Records provided
┏━━
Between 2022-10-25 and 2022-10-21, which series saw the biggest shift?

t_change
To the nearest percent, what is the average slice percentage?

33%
┗━━
┏━━
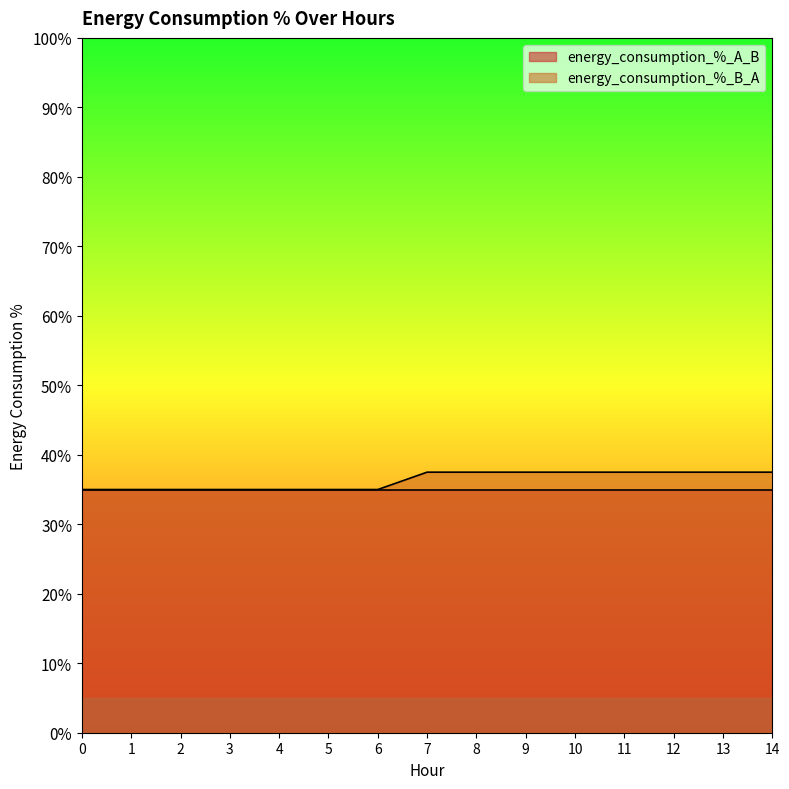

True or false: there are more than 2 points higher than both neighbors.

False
┗━━
┏━━
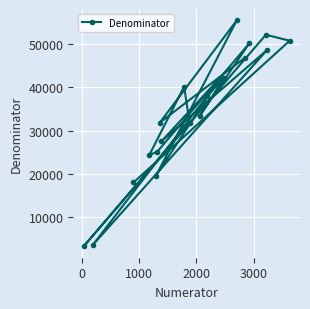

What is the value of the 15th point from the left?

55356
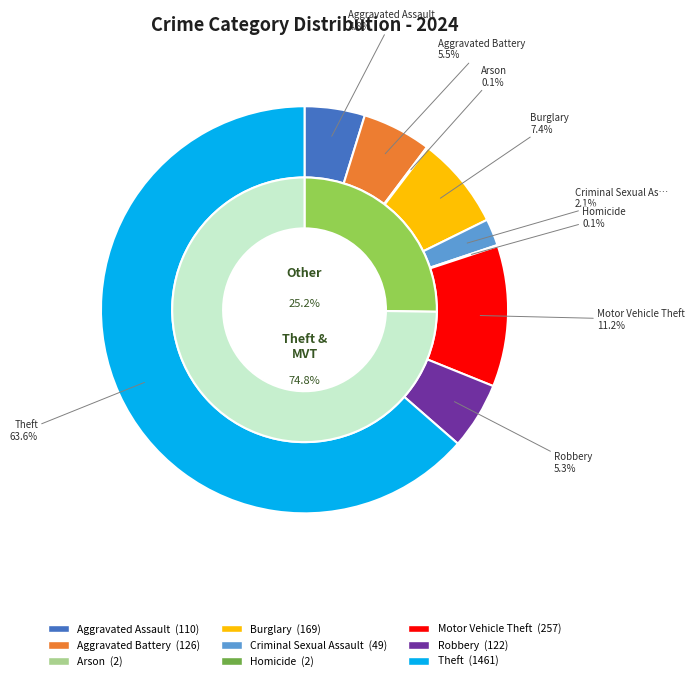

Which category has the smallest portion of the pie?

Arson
┗━━
Action item
Arrange the data from the line containing "Between 2022-10-25 and" up to and including the line containing "To the nearest" as a numbered list, leaving out blank lines.

Output for this exercise
1. Between 2022-10-25 and 2022-10-21, which series saw the biggest shift?
2. t_change
3. To the nearest percent, what is the average slice percentage?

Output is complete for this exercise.